(Records from a data source)
----
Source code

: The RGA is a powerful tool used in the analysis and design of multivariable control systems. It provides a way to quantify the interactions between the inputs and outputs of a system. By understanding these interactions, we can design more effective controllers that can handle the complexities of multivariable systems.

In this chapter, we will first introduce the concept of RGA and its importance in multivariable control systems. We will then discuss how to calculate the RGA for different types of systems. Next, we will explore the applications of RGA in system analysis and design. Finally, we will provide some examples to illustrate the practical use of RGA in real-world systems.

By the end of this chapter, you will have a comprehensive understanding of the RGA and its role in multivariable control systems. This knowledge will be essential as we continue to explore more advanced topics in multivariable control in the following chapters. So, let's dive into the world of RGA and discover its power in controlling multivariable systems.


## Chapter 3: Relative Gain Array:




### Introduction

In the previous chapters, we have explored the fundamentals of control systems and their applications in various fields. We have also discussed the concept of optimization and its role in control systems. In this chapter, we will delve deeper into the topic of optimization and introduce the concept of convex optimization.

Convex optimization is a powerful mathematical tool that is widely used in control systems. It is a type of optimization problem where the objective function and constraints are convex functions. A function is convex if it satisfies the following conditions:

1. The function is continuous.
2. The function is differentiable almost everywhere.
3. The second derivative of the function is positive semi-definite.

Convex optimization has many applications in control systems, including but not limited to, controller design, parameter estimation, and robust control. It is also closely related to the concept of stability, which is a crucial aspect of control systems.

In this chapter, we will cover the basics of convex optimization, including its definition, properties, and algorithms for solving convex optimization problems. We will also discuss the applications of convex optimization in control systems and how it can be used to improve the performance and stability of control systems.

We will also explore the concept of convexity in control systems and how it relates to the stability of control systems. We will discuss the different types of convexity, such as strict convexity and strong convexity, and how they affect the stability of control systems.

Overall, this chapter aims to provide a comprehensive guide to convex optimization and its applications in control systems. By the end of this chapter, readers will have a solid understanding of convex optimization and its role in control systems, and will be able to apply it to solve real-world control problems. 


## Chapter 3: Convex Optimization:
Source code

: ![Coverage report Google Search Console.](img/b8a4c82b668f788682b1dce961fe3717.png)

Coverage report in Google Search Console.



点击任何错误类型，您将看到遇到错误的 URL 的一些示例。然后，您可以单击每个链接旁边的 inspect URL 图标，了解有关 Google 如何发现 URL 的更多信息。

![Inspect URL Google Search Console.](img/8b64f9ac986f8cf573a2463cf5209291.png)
----
__Written task__
Line count for the word "Console": tally the lines of the records above that hold it and give only that figure.

__Your response__
3